文政権に新たな難題=慰安婦訴訟、対応次第で事態深刻化―韓国

 【ソウル時事】韓国人元慰安婦らが日本政府に損害賠償を求めた訴訟で、ソウル中央地裁が原告の訴えを認めたことで、日韓関係の改善を目指していた文在寅政権には元徴用工問題に加え、新たな難題が突き付けられた。今後は日本政府の韓国内資産の差し押さえ問題が浮上する見通しだが、文政権が適切に対応できなければ、日韓関係は深刻な事態に陥る恐れがある。
 「感無量だ」。原告側弁護人は8日、判決後の記者会見で感想をもらした。高齢の元慰安婦は支援施設で判決の知らせを受けたという。2013年8月に慰謝料支払いを求める民事調停を申し立ててから約7年半。日本政府相手の勝訴判決に、原告側には安堵(あんど)が広がった。
 対照的に、日韓両政府間の緊張は再び高まった。東京では、外務省の秋葉剛男事務次官が韓国の南官杓駐日大使を同省に呼び、厳重に抗議。ソウルでも在韓日本大使館の相馬弘尚総括公使が、韓国外務省の金丁漢アジア太平洋局長に適切な対応を強く求めた。
 慰安婦問題をめぐっては保守系の朴槿恵前政権下の15年末、「最終的かつ不可逆的な解決」で日韓両政府が合意。だが、17年5月に誕生した革新系の文政権は合意に至る交渉を検証し、その過程に「重大な欠陥があった」として、合意を一方的に骨抜きにした。
 合意に基づき設立された「和解・癒やし財団」は解散決定に追い込まれ、元慰安婦への支援事業は中断。日本政府が拠出した10億円を元手に財団は合意時点で生存していた元慰安婦47人中、35人に現金を支給したが、残った拠出金約56億ウォン(約5億3300万円)は日本側が受け取らず、宙に浮いたままだ。
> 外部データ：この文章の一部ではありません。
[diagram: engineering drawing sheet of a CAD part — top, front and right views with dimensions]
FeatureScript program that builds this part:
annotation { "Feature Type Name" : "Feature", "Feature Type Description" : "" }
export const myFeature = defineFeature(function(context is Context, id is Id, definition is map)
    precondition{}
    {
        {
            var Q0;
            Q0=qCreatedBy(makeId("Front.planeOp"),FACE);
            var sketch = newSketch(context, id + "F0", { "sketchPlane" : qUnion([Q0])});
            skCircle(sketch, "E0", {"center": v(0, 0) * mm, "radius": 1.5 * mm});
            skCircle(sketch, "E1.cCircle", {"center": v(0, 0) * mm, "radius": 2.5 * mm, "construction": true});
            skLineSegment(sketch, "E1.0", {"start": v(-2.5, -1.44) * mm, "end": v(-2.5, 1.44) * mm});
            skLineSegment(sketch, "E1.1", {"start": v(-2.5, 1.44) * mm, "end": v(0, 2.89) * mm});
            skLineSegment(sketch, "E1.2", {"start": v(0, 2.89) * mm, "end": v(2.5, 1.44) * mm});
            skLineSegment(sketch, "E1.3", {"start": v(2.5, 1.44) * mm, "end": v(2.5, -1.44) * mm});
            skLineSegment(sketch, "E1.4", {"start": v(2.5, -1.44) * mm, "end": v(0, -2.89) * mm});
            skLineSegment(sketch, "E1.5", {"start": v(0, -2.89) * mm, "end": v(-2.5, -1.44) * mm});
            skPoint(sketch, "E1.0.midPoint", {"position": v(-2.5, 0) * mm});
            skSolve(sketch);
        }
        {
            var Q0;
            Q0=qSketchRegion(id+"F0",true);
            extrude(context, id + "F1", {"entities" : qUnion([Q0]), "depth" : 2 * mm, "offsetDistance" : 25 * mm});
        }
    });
 原告側が日本政府の韓国内資産の差し押さえ手続きに踏み切れば、日本側が対抗措置を講じ、両国関係は抜き差しならぬ状況に陥る恐れがある。日韓関係に詳しい国民大の崔喜植准教授は「日本の拠出金から残っている資金を活用して問題を解決すべきだ」と主張する。
 元徴用工問題では、賠償を命じられた日本企業の韓国内資産売却の時期が差し迫る一方、慰安婦訴訟の原告側は法的手続き開始の時期を明言しておらず、時間的余裕はありそうだ。ただ、文大統領の支持率は下落傾向で、来年3月に次期大統領選を迎え、同5月には任期満了となる。求心力が低下する文政権下での対日関係改善は遠のきつつある。